What to produce: Rewrite the NEON passage from "If the data must" up to and including "hard-registers stay there.", substituting "RAM" for "memory" wherever it occurs.

Exercise text:
***

As I see it there are three problems:
1. Simply, is it profitable?
NEON can do many DImode operations in one or two instructions
where 2 to 10 normal ARM/Thumb instructions would be required
(not to mention the added register pressure), but there is a
cost associated with moving the inputs to NEON, and the results
back.
If the data can stay in NEON for more than one operation,
then that's even better.
If the data must be loaded from memory, and the result stored back
to memory, then it's only a question of whether the register space
is available, or not.
Currently these decisions are made in the IRA/reload passes.
2. Values that originate in hard-registers stay there.
This applies to function parameters, mostly, but also in general
where the result of an operation is allocated first.
If there is no instruction that can use the value there then the
value is 'reloaded' to a more suitable register. If there is any
alternative that avoids the move then the register allocator will
use it, regardless of the relatives costs of the other
alternatives.
This problem is reduced where an operation and move can happen in
one instruction, but NEON instructions do not do this much. We can
write insns that appear to do it, but these output multiple
instructions (see my recent core-SI=>NEON-DI extend patch).
3. It all happens too late.
The decision whether to use NEON or not is not made until register
allocation time. Naturally this means that most of the optimization
passes are already completed.

***

Dataset extract:

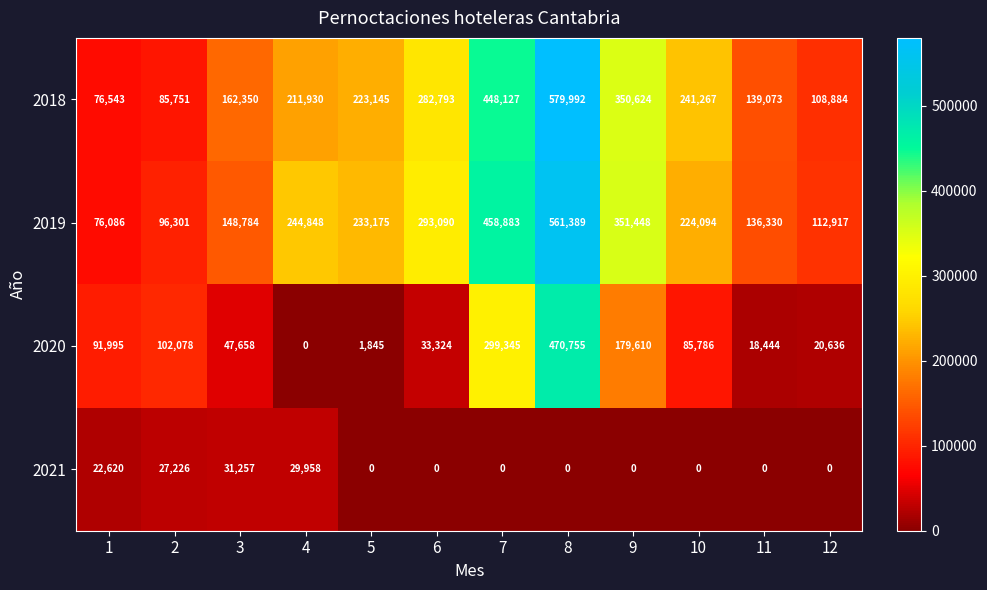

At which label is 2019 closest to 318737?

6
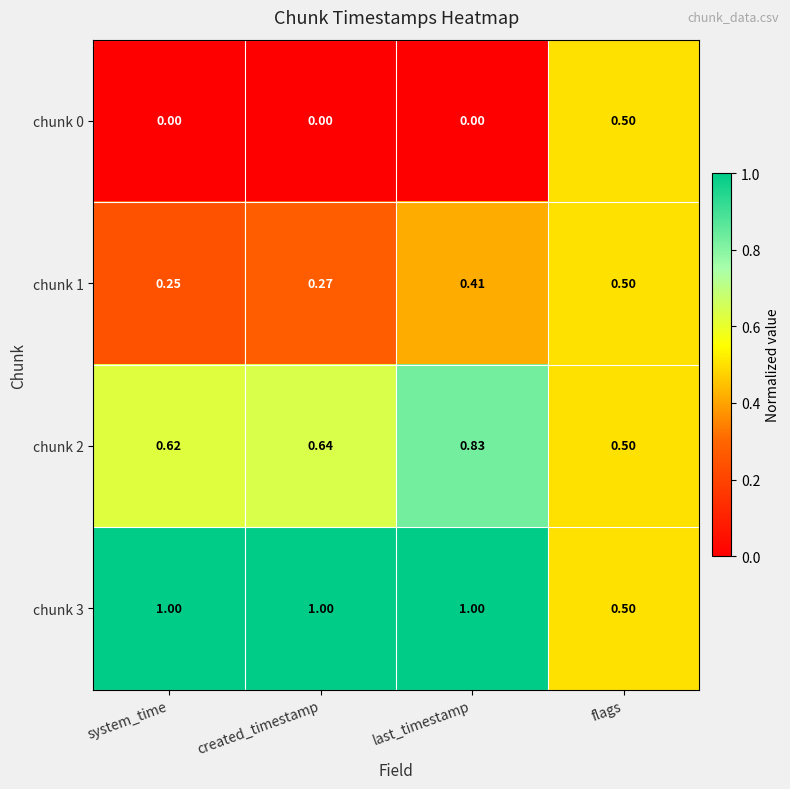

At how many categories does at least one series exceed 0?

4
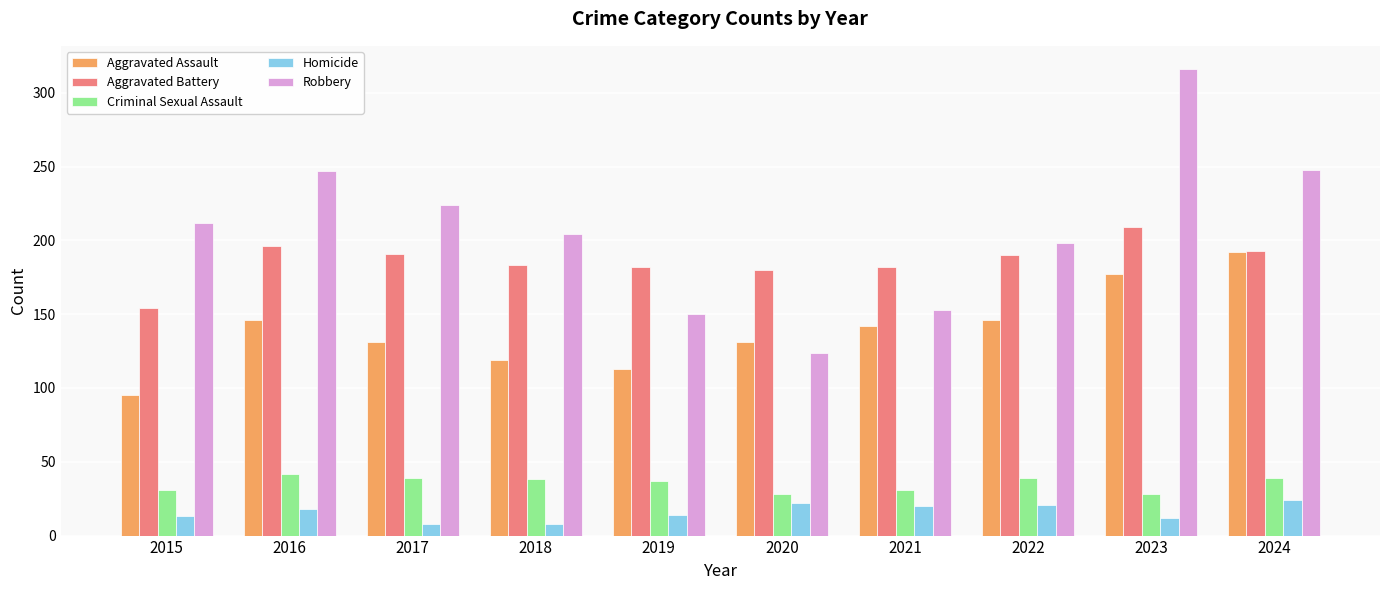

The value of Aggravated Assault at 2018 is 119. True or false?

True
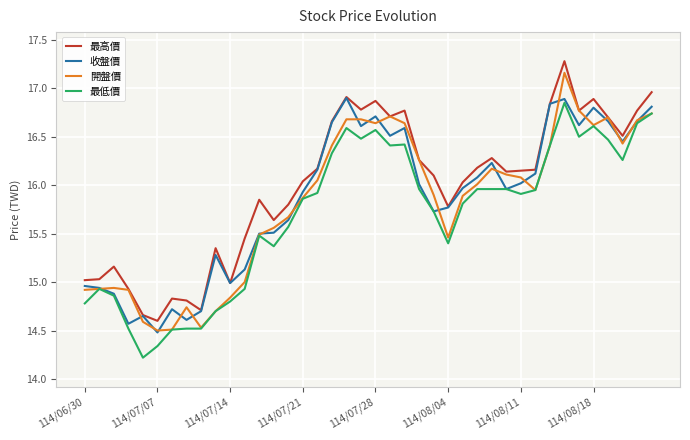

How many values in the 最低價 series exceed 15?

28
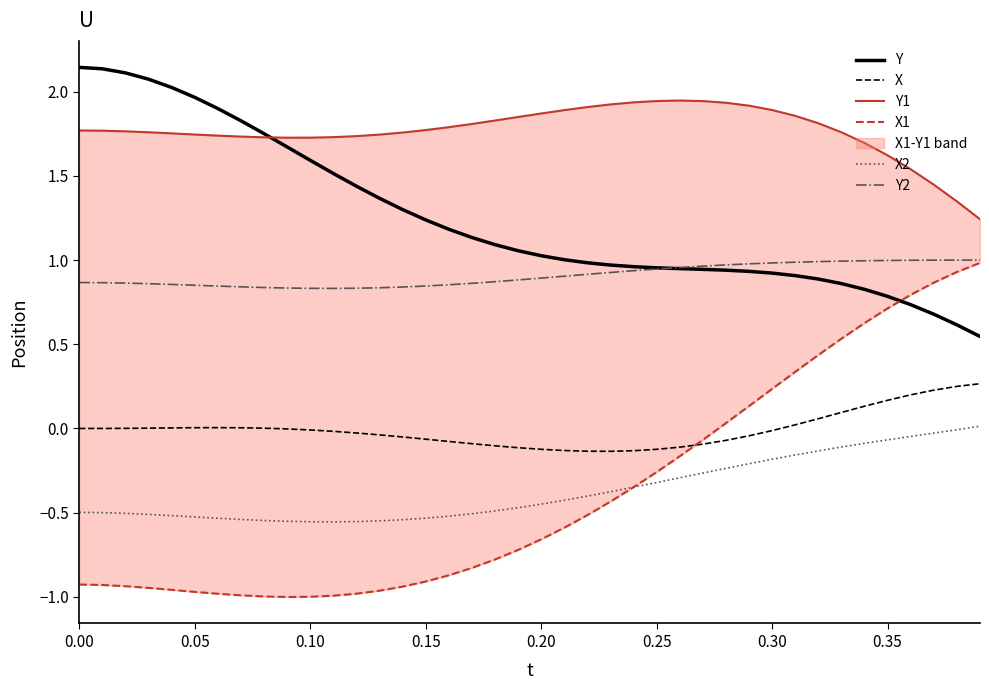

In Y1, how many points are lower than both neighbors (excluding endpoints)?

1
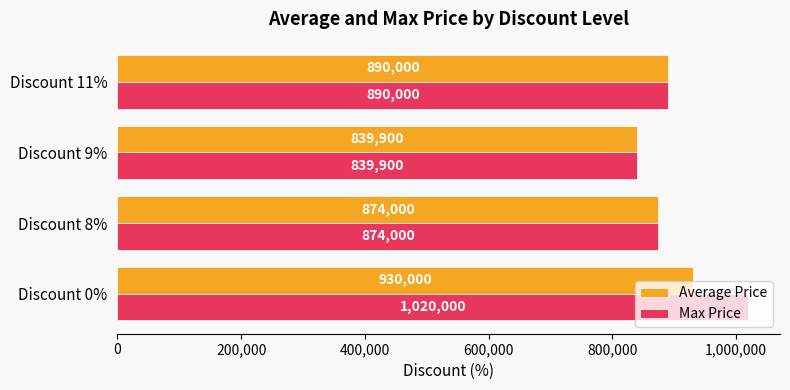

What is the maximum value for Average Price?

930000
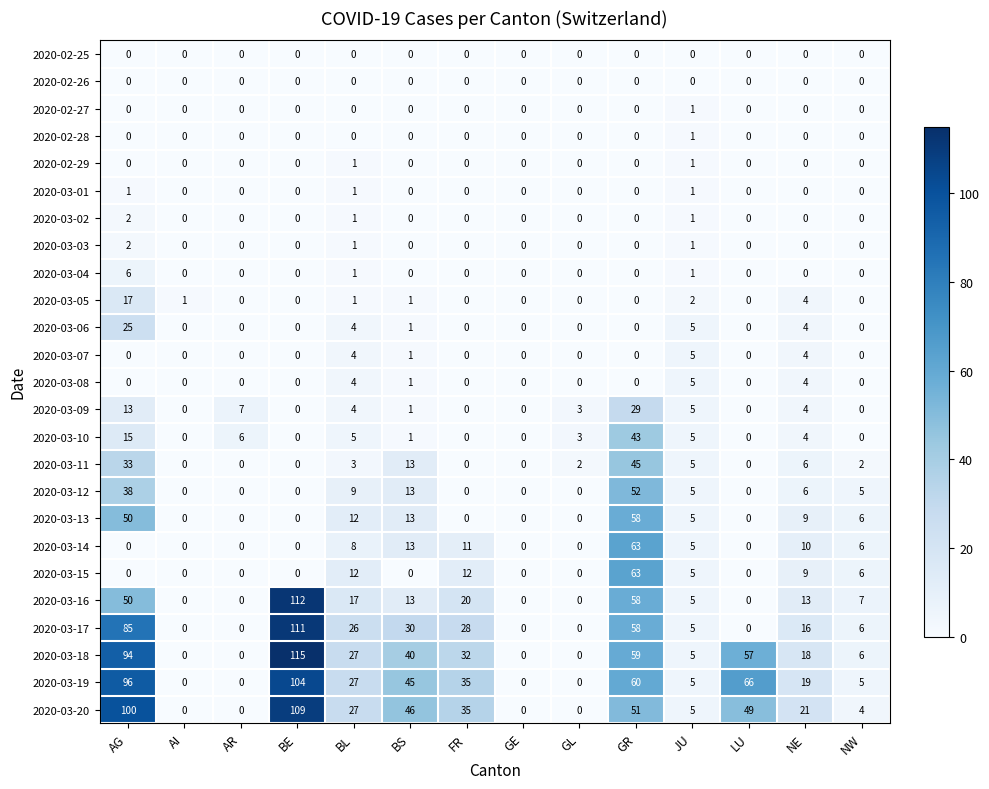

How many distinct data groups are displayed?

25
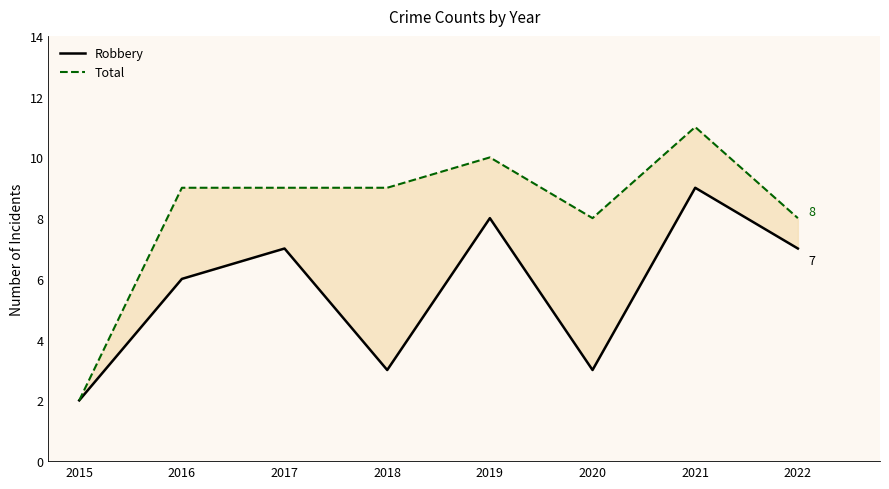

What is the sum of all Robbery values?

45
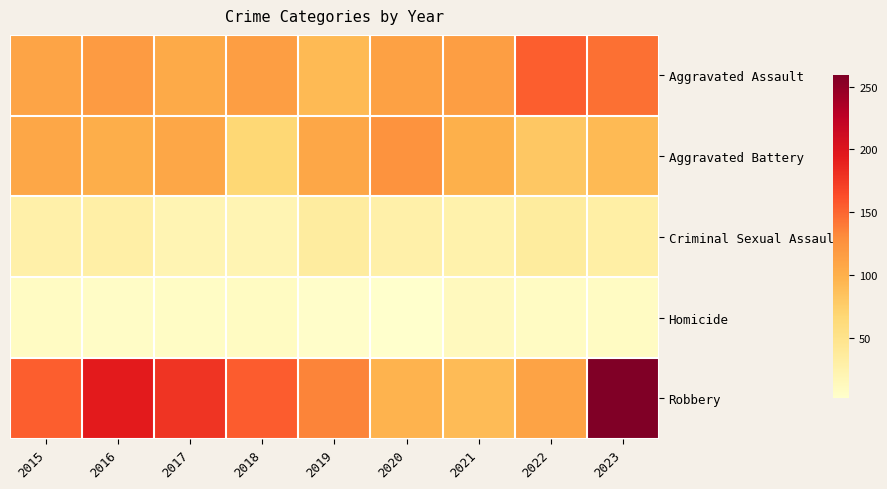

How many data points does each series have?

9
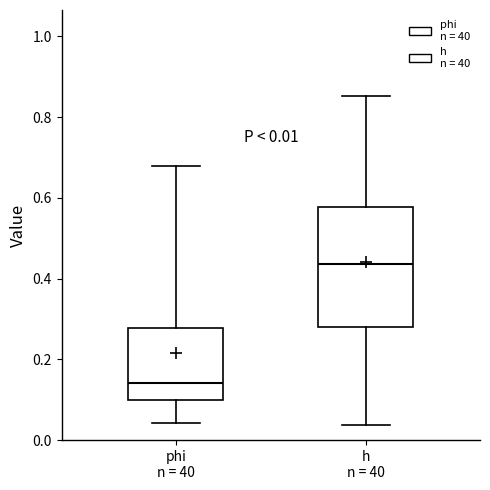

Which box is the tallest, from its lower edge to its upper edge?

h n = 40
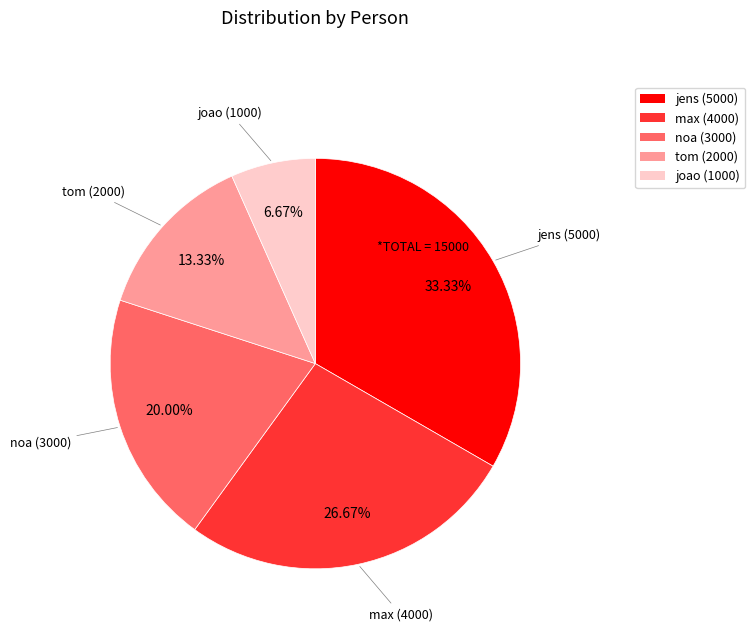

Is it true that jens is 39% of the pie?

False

***

Answer to this problem:
If the data must be loaded from RAM, and the result stored back
to RAM, then it's only a question of whether the register space
is available, or not.
Currently these decisions are made in the IRA/reload passes.
2. Values that originate in hard-registers stay there.